One in a series of talks from the 2019 Models of Consciousness conference.
Department of Computing, Imperial College London
In a seminal series of papers, Tononi, Sporns, and Edelman (TSE) introduced the idea that the neural dynamics underlying conscious states are characterised by a balance of integration and differentiation between system components. This idea remains prevalent in consciousness research today, influencing theoretical and experimental work.
Such work has faced a number of challenges. For example, distinct measures designed to measure such a balance behave very differently in practice,
making it hard to choose which is the "right one", and dynamics of conscious and unconscious brains defy some of the predictions of this framework. We argue that these problems arise, at least in part, from the non-specific nature of the concepts of integration and differentiation.

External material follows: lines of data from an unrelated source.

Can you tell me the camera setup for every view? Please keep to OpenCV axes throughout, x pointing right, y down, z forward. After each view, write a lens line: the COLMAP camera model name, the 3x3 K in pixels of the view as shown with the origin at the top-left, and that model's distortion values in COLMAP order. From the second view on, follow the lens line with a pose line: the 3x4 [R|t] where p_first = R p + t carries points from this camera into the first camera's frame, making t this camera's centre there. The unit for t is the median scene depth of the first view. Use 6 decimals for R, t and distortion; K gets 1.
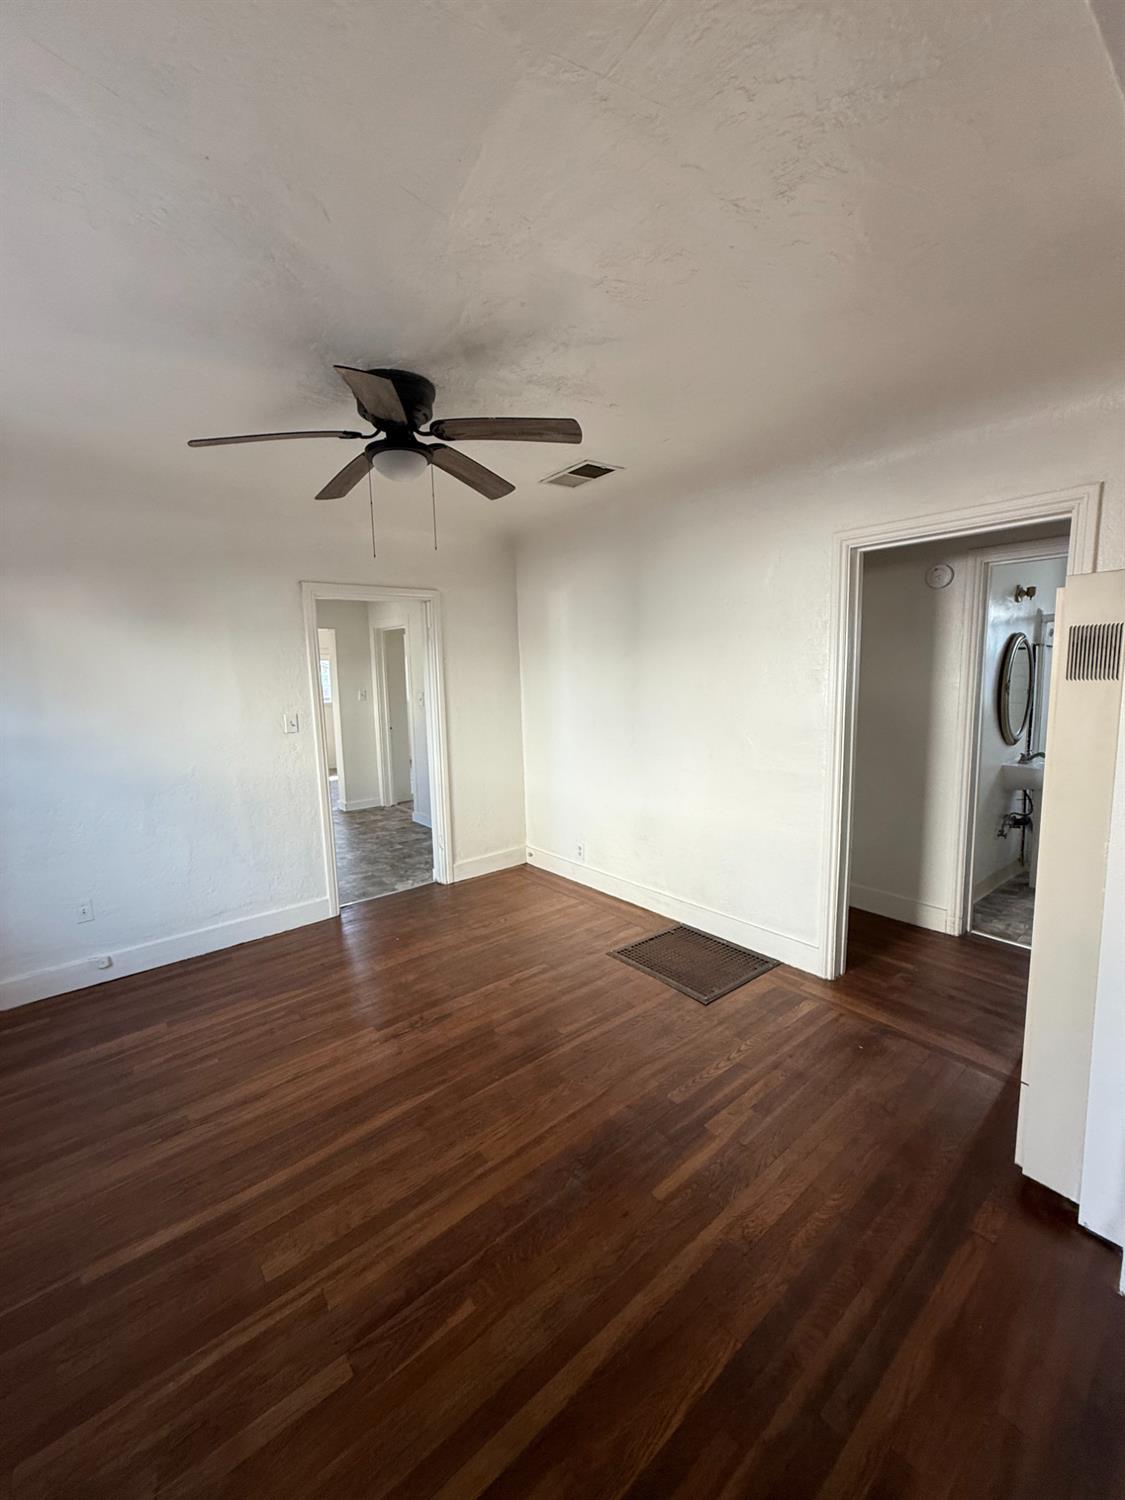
lens RADIAL K [[602.7, 0, 561.4], [0, 602.7, 723.6], [0, 0, 1]] dist [0.000025, -0.000035]
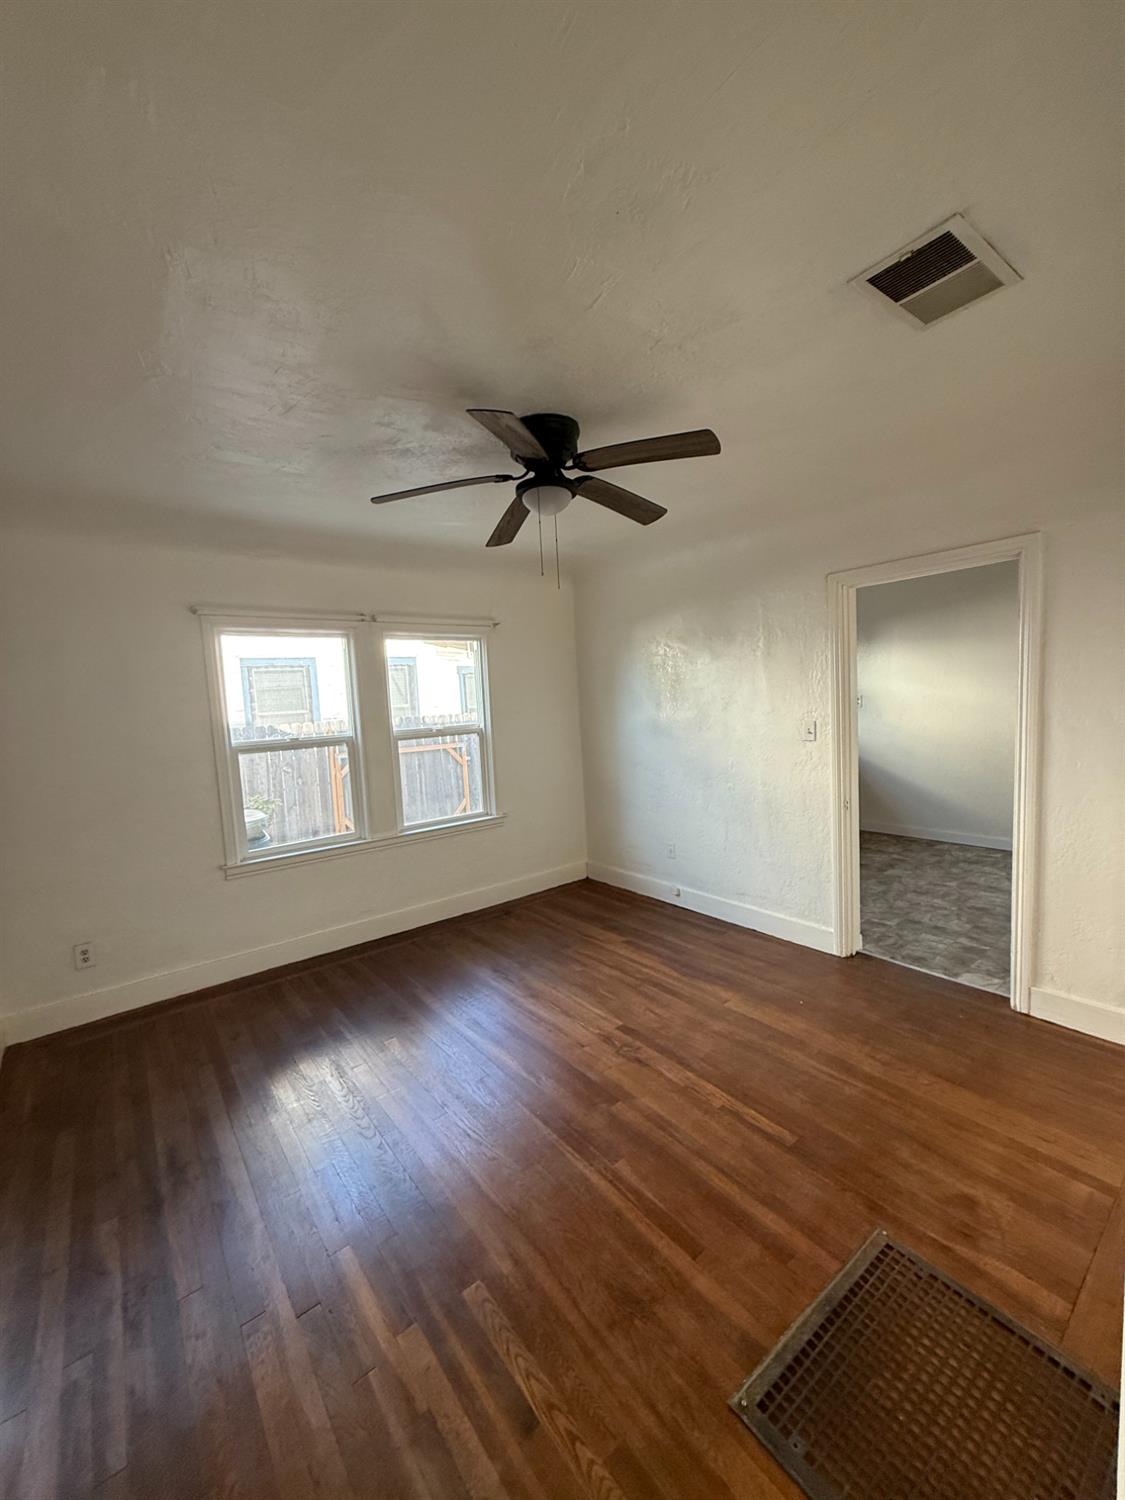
lens RADIAL K [[595.2, 0, 558.5], [0, 595.2, 746.9], [0, 0, 1]] dist [-0.000680, -0.000191]
pose [[-0.024515, 0.115029, -0.993060, 0.557965], [-0.038762, 0.992502, 0.115922, -0.078308], [0.998948, 0.041335, -0.019873, 0.741358]]
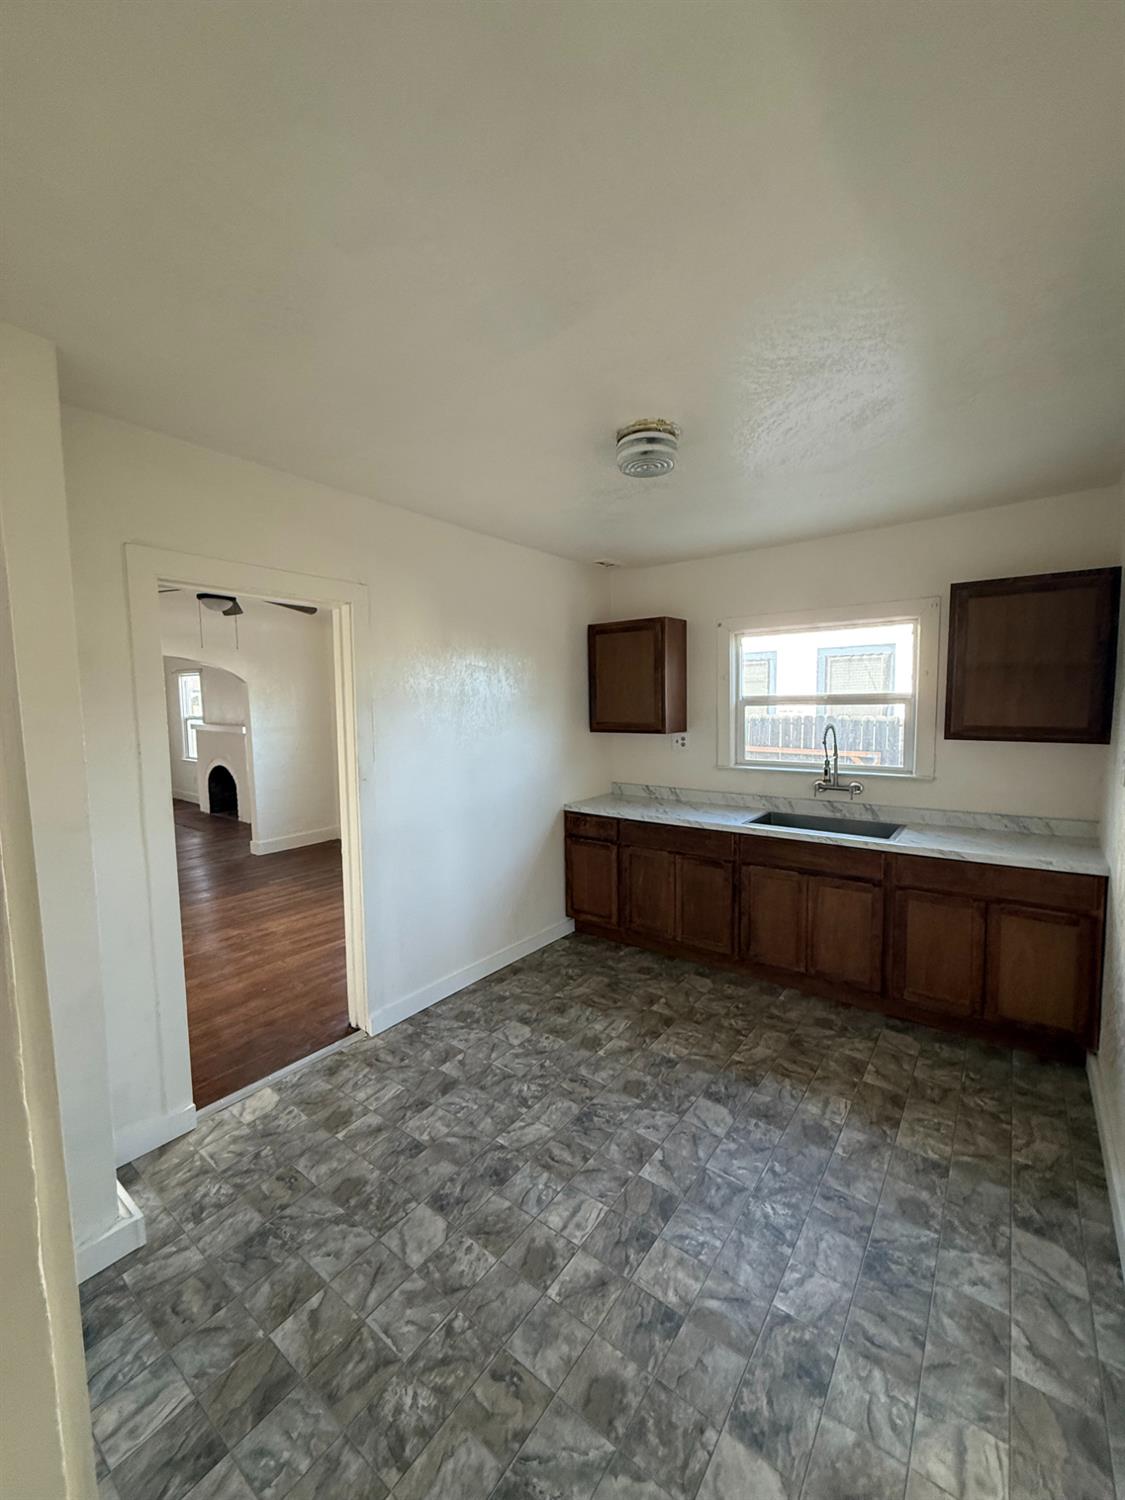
lens RADIAL K [[586.4, 0, 562.5], [0, 586.4, 750.0], [0, 0, 1]] dist [0.012627, -0.000125]
pose [[-0.971703, 0.054000, -0.229952, -0.594473], [0.013183, 0.984398, 0.175462, -0.193466], [0.235839, 0.167465, -0.957254, 2.149900]]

Here, we present a revised mathematical theory of neural complexity: we introduce a new measure, called O-information, that quantifies the balance between redundancy and synergy within a system, and is more effective than TSE’s original measure at describing phenomena where large-scale correlation and short-scale independence coexist; and develop a formalism to decompose different "modes" of information dynamics, providing an exhaustive taxonomy of redundant and synergistic effects. These developments allow us to place previous measures within a common framework and explain their their similarities and differences.
Filmed at the Models of Consciousness conference, University of Oxford, September 2019.